Titus hesitated. “Qin rarely speaks,” he said at last, searching for the right words to describe the Ancient. “It’s as if he has half a foot in this world, half in another.” In that second world lived the mad, beautiful prophetess whom Qin loved so profoundly that for him to be in this world without her was pure pain.

“That he doesn’t wish to be awake couldn’t be more clear.” Qin was a creature out of time and place, woken from the depths of the ocean by the pitiless Cascade and left stranded on the unforgiving sand. “But unlike Aegaeon’s posturing, Qin is quietly going about doing his job as an archangel. So yes, I believe he’ll keep his word.”

He tightened his hold a fraction, so he could have more of Sharine’s warmth against him. “Also, even if I’m wrong in my reading of him, Mele is too strong and too intelligent to take any deceit or force lying down. She’ll find a way to protect herself and the other women of the harem.”

“So she’s a warrior? Good.”

Titus frowned. Mele wasn’t a warrior, not in the sense of sword and shield, but he couldn’t argue with the characterization—from everything Titus’s spymaster had managed to discover through her sources on the islands, Astaad’s most beloved concubine was standing shield to the other ladies of the harem. Mele alone dealt directly with Qin, though she was but a vampire and he was an archangel.

“Yes,” he said slowly. “Mele is a warrior who doesn’t carry a sword.”

Sharine searched his face. “I worried,” she said, “because I saw what happened to Aegaeon’s harem after he went to Sleep. A kind of bloody savagery as the women sought to find positions in the courts of other strong angels.”

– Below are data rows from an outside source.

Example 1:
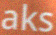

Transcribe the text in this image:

aks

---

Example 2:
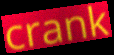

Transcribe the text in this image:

crank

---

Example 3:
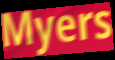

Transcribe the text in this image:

Myers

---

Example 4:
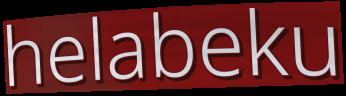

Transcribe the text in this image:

helabeku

Titus curled his lip. “Aegaeon harps on about not wishing to be awake, but he’s already begun to form a new harem, full of the type of women that he prefers. Vicious backbiting spiders who eat their own young.” The words were barely out when he realized that he’d put his entire giant foot in his mouth.

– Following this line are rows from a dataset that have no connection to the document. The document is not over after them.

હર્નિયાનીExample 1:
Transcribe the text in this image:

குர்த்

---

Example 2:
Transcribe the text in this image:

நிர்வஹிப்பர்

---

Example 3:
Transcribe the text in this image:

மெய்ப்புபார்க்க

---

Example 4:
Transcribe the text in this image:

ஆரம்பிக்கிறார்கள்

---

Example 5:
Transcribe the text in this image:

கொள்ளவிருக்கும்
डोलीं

Wanting to groan, he said, “I don’t count you in that number.”

The nails that dug into his neck this time were deliberate. “That’s good, because I was never part of his harem.” Ice-cold words. “He invited me to live in his court more than once, but I couldn’t exist in that sphere. I couldn’t survive there.” The latter words were flat. “At the time, I was a soft creature, a crab without a shell. I preferred to live in the Refuge with my art and—later—with my son.”

Titus had to fight the urge to crush her to him. “I think you don’t have to worry about Mele and the others. They’re a family, and they’ll make the decision as a family.”

“Do you believe Astaad will rise?” No more nails digging into his neck . . . and possibly a small caress of fingertips over skin to soothe the earlier bite. “Did not Lijuan suck out part of his life force?”

“As a small child,” he said, soaring underneath a banner of brilliant stars, “I was told the legend of an archangel who was cut into a hundred pieces by his enemy then burned up with angelfire. But the enemy missed a fragment of his brain. It was left in a rock crevice and there it stayed for many years. It was covered by snow and then by the grasses of the distant plateau where it lay among the rocks and it was pecked at by birds, but it didn’t decay and it wasn’t lost.